===== READING TEXT =====
Well, to be honest, I see a far higher chance for him to win the tour, but first let’s look at the data. Having collected 10 years of Tour de France data, it is time to look at structural features of a whole tour. With a sample size of 10 (yes, still far away from big data …) we might want to look at the rank of the winner of a tour within the tour.
The graph shows the empirical probabilities (supported by a natural spline smoother of degree 5) for each stage that
- the current leader wins the tour
- the winner is in the top 3
- in the top 5, or
- in the top 10
From this model we can read off the graph, that the chance to win the tour is 50% if you are the leader after stage 14.
What really surprised me is the fact there is such a big gap between leader and top-3 and a far smaller between top-3 and top-5.
But everyone who knows the basic set-up of a tour knows that the race is decided in the mountains, i.e., the Alps and the Pyrenees, which usually come up between stage 11 - 14 and 16 – 19, depending on the route the Alps first or not. As there is often an individual time trial as the last “counting” stage (you might know of the “non-agression pact” in the last stage), this time trial might switch the leader for a last time if the gaps are non-bigger than say 3′-4′.
===== RAW DATA =====
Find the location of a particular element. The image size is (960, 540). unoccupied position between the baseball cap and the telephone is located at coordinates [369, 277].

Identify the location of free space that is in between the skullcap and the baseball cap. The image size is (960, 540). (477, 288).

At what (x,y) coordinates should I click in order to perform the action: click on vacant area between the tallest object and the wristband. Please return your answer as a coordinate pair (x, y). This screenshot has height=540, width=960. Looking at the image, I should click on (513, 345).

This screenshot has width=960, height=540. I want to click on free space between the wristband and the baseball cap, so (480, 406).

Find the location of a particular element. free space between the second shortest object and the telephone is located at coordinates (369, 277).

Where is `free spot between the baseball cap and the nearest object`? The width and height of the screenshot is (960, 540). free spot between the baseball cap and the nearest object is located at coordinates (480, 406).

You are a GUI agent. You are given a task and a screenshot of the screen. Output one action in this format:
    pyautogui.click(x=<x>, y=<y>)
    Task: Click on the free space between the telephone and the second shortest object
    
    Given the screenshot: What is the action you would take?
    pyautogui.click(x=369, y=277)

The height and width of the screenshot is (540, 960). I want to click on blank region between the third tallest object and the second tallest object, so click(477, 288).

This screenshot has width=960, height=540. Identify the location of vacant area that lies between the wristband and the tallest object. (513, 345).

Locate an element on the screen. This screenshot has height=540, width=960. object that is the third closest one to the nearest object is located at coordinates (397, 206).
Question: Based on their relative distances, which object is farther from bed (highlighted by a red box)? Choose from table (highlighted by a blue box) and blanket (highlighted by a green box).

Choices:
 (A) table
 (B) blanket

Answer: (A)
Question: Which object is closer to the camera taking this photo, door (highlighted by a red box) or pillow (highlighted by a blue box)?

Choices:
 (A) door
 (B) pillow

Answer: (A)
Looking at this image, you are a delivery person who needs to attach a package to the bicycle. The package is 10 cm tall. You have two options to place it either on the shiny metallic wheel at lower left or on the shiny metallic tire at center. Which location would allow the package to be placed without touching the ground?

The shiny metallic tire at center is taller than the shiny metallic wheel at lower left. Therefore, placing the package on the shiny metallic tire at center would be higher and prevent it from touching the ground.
=====
§ **BRIEF 1**
Repeat the Tour de France analysis word for word, everything from "What really surprised" down to "than say 3′-4′.".
§ **BRIEF 2**
In the Tour de France analysis, being the leader after which stage gives a 50% chance of winning the tour?
§ **BRIEF 3**
Carry the Tour de France analysis forward with the next part, picking up after its final sentence.
You won't need the items for any of this.

§ **RESPONSE BOX 1**
What really surprised me is the fact there is such a big gap between leader and top-3 and a far smaller between top-3 and top-5.
But everyone who knows the basic set-up of a tour knows that the race is decided in the mountains, i.e., the Alps and the Pyrenees, which usually come up between stage 11 - 14 and 16 – 19, depending on the route the Alps first or not. As there is often an individual time trial as the last “counting” stage (you might know of the “non-agression pact” in the last stage), this time trial might switch the leader for a last time if the gaps are non-bigger than say 3′-4′.

§ **RESPONSE BOX 2**
Stage 14.

§ **RESPONSE BOX 3**
So this concludes my personal assessment that NIBALI has a far greater chance to win than 50%, as his lead is almost 5′ now, and if he can maintain his performance in the remaining stages in the Pyrenees (which is still some way to go), he will be this year’s winner.
I conclude with a parallel box plot for the ranks of the winners of the last 10 years:
(the highlighted winner is LANDIS in 2006, who was found guilty of doping immediately after his phenomenal comeback in stage 17, harming the sport as well as my statistics …)